Surrey-based Cubiks, an international assessment and development firm, is further local proof that the employee ownership model works. It became employee owned when it relocated to Guildford from London in 2004. Barry Spence, Cubiks’ Executive Chairman, recently presented at the Department for Business Information and Skills on the relationship between employee ownership and employee engagement.
Barry Spence says: “Since becoming co-owned, our company has gone from strength to strength, growing quickly out of our Surrey base into a successful international business. Employee ownership is at the heart of our culture. Our team of employee shareholders is totally committed to adding value, both for our clients and the company and this has played an essential part in the growth of our revenue and profitability.”

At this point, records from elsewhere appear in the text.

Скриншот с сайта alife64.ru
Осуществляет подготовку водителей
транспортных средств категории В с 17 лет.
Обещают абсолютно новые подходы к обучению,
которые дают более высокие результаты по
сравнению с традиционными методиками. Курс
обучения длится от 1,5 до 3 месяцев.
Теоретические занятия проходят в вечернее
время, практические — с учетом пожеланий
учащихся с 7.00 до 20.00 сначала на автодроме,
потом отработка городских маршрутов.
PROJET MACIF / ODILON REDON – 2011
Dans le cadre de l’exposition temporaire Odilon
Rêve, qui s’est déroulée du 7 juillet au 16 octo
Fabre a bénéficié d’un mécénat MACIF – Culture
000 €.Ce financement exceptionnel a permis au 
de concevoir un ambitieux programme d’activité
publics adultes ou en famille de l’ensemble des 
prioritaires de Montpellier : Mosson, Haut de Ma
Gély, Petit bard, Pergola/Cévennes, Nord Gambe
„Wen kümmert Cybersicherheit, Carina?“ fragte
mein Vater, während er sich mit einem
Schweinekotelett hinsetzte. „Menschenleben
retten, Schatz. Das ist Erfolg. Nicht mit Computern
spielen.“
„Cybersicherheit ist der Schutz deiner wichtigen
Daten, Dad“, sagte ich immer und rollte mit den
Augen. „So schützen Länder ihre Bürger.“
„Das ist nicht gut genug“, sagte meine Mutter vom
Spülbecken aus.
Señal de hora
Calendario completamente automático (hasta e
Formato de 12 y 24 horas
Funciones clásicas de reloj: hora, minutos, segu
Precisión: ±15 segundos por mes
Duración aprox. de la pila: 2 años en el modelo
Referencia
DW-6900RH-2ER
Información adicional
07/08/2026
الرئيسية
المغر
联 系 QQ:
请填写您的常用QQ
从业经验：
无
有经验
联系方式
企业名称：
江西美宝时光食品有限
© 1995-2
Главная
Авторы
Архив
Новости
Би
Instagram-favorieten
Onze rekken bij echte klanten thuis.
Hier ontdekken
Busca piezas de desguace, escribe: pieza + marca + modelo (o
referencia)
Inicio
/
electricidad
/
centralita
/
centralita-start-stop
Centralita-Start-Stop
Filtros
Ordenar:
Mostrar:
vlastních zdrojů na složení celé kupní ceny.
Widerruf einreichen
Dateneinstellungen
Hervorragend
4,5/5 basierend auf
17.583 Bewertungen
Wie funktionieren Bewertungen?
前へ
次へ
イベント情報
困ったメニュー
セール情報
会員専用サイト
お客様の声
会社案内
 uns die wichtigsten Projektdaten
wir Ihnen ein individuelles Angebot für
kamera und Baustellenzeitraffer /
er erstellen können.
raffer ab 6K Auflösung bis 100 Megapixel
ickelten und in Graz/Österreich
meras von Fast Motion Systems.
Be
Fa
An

Igence Software, a bespoke software development firm based in Lingfield, Surrey, has yet to complete the legalities, but Managing Director David Knight, firmly believes co-ownership is the way forward: “We’ve got 17 employees and big ambitions to grow. For me, it’s only right that the people who work here and are creating the wealth benefit from their hard work.”
The UK’s leading expert on employee ownership is Haslemere resident, Graeme Nuttall (Twitter @nuttallreview). Graeme, partner with law firm Field Fisher Waterhouse LLP, received an OBE for his work on employee ownership in the Queen's Birthday Honours 2014. “Employee ownership is a great business model forcompanies at every stage in thebusiness life-cycle, but is particularly suited to owner-managed businesses that need a succession solution. A sale to an employee-ownership trust is easier than conventional ways of selling a business and from 6 April 2014 there is a capital gains tax exemption for owners who sell a controlling shareholding to an employee-ownership trust".

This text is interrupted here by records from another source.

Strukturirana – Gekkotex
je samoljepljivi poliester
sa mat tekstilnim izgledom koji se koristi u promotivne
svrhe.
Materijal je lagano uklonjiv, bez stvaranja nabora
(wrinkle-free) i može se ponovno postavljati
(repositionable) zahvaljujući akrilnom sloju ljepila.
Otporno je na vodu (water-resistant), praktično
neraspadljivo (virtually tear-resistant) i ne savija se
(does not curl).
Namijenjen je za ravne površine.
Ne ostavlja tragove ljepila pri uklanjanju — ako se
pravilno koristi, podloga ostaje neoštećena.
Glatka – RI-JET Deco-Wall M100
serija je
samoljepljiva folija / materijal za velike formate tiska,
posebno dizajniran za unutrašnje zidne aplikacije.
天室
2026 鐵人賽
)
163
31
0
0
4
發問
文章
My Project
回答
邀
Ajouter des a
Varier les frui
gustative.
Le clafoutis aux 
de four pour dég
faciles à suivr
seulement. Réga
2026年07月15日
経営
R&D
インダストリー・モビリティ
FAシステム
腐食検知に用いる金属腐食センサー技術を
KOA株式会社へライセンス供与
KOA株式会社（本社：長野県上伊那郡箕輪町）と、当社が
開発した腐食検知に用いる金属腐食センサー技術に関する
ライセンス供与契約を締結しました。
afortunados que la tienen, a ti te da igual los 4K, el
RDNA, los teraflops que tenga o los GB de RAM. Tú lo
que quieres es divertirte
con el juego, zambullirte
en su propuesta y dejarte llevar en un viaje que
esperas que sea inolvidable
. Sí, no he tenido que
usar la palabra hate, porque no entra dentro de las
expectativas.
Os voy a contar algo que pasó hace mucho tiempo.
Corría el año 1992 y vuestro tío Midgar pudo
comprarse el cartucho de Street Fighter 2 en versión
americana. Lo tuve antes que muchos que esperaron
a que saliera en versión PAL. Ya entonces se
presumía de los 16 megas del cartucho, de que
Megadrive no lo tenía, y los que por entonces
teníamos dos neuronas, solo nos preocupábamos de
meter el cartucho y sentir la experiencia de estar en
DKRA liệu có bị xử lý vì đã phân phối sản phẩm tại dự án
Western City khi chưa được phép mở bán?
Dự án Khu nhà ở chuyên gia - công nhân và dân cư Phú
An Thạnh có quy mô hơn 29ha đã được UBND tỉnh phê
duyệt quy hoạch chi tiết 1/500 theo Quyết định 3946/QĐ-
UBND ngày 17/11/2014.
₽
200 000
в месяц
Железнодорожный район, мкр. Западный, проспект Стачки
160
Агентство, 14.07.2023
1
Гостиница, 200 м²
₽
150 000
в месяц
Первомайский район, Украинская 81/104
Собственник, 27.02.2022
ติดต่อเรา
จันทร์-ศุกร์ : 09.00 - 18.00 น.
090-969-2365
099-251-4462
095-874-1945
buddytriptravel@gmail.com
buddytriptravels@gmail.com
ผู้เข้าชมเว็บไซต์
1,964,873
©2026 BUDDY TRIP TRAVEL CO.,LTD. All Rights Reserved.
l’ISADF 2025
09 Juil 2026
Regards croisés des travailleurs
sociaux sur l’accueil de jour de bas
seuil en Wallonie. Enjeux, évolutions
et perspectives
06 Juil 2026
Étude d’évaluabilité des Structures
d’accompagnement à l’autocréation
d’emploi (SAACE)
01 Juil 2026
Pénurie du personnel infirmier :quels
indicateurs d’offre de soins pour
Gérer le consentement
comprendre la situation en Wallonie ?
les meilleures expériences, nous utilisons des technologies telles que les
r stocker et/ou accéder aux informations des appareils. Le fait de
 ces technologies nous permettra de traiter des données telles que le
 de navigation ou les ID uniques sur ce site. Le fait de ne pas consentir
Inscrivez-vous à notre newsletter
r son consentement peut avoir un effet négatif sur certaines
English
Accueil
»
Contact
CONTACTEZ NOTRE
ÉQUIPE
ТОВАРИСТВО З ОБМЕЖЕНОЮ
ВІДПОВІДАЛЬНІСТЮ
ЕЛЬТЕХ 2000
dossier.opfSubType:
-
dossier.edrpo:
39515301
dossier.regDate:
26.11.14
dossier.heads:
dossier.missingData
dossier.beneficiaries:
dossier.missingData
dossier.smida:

Marie Jarvie, a Director with Dorking-based g3baxipartnership ltd, is one of the firm’s 11 founders. She explains: We’re didn’t convert to co-ownership but set the company up as employee owned back in 2007. We’ve seen how employee ownership creates an environment in which excellence flourishes and allows us to attract the most talented individuals, creating an exceptional pool of skills and experience.”

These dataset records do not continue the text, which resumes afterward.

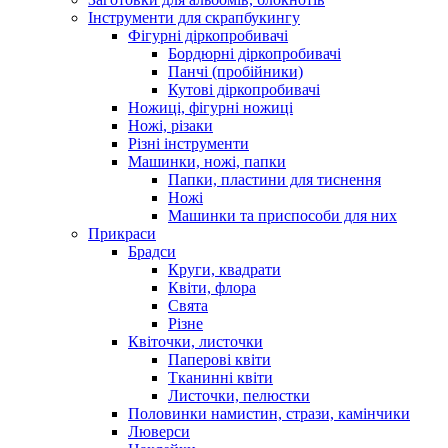
Інструменти для скрапбукингу
Фігурні діркопробивачі
Бордюрні діркопробивачі
Панчі (пробійники)
Кутові діркопробивачі
Ножиці, фігурні ножиці
Ножі, різаки
Різні інструменти
Машинки, ножі, папки
Папки, пластини для тиснення
Ножі
Машинки та приспособи для них
Прикраси
Брадси
Круги, квадрати
Квіти, флора
Свята
Різне
Квіточки, листочки
Паперові квіти
Тканинні квіти
Листочки, пелюстки
Половинки намистин, стрази, камінчики
Люверси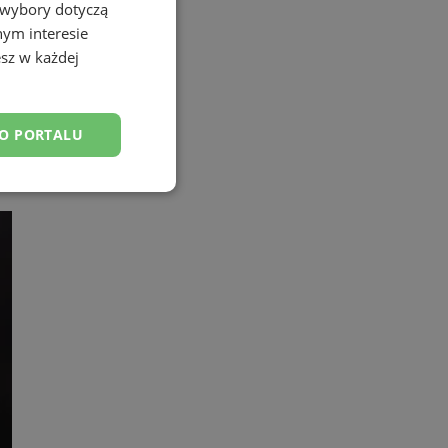
 wybory dotyczą
nym interesie
sz w każdej
DO PORTALU
esklasyfikowane
ane
owanie użytkownika i
j.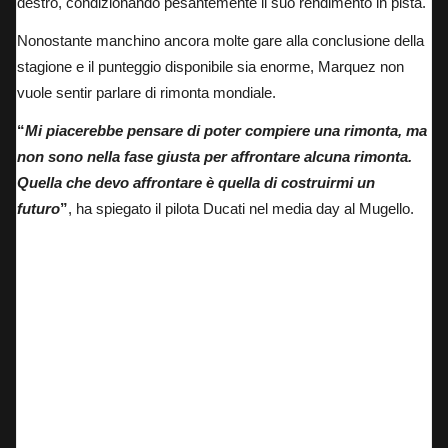
destro, condizionando pesantemente il suo rendimento in pista.
Nonostante manchino ancora molte gare alla conclusione della
stagione e il punteggio disponibile sia enorme, Marquez non
vuole sentir parlare di rimonta mondiale.
“
Mi piacerebbe pensare di poter compiere una rimonta, ma
non sono nella fase giusta per affrontare alcuna rimonta.
Quella che devo affrontare è quella di costruirmi un
futuro
”
, ha spiegato il pilota Ducati nel media day al Mugello.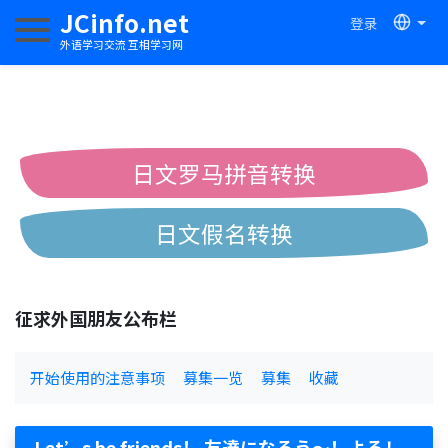
JCinfo.net
登录
切换导航
外语学习交流 互相学习网
日文罗马拼音转换
日文假名转换
简体繁体中文互换
征求外国朋友公布栏
中日汉字互换
开始使用的注意事项
募集一览
募集
收藏
Let’s be friends！ 友達になろう〜！よろし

Iain Hasdell, CEO of the Employee Ownership Association, says: “These Surrey companies are great examples of the success and engagement that can be achieved with employee ownership. They back up existing evidence that employee owners have higher levels of job satisfaction, feel a greater sense of achievement and job security and are more likely to recommend their workplace than employees in non-employee owned businesses.
“Nationally, employee owned companies now account for over £30 billion in total annual turnover. The sector is growing because co-owned companies tend to be successful, competitive, good to work for and sustainable. We expect 10% of UK GDP to be delivered by employee owned businesses by 2020, with employee owned businesses delivering £10bn of public services, up from less than £2bn today. Successive governments have promoted employee ownership because they recognise its potential contribution to the economy.”
Surrey Chamber of Commerce Chief Executive Louise Punter says: “There is no doubt that involving employees in the ownership of a business has a very positive effect on that business. Companies we work with who create this type of structure demonstrate consistently that they have highly motivated teams. Most businesses want to do as much as they can to engage and involve their people and this is a great way of doing so.”